What happened
CodeWall's autonomous agent mapped Lilli's publicly documented API surface, identified 22 unauthenticated endpoints, exploited SQL injection in JSON key names on a search endpoint (bypassing value-parameterization protections), chained with IDOR for account-level access, and achieved unrestricted production database read/write in 15 blind iteration cycles.
Why it matters
Full read/write access to McKinsey Lilli's production database: 46.5 million chat messages, 728,000 files, 57,000 user accounts, 95 AI system prompts, 3.68 million RAG document chunks, and 94,000 AI workspaces. Write access meant any system prompt governing how 43K employees' AI assistant behaved could be silently modified with no code deployment required.
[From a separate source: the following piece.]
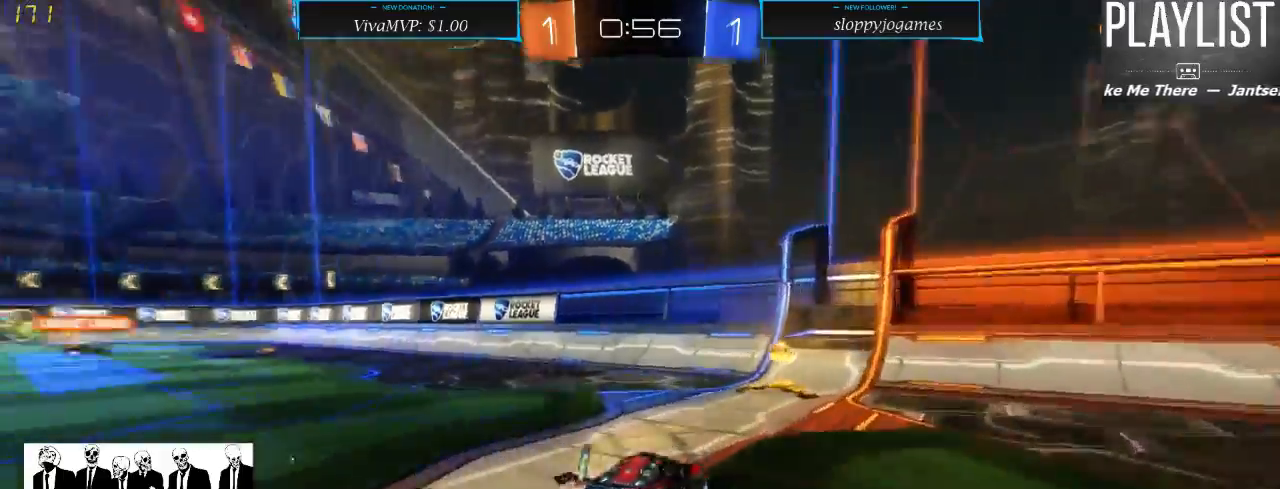
{"dt_ms": 500, "buttons": ["R2"], "left_stick": "left", "right_stick": "center", "events": [[200, "X", "down"], [333, "X", "up"]]}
Missing authorization check
All 22 unauthenticated endpoints should have required authentication before accepting user input. The search endpoint's SQL construction should have parameterized both values and key names. An autonomous agent invoking any database-write operation should require an explicit authorization receipt naming the target table and operation scope.
Would PP block it?
PP's coverage applies to AI agent actions, not to direct HTTP exploitation of unprotected API endpoints. An external attacker calling Lilli's unauthenticated endpoints directly bypasses any PP enforcement sitting inside Lilli's agent runtime. However, if Lilli's own AI agent actions (its tool calls for search, RAG retrieval, and data writes) routed through PP, the Tool-Call Gate would surface any agent action that writes to the database without a human-signed receipt - making the silent system prompt modification attack harder. The endpoint authentication gap is outside PP's scope.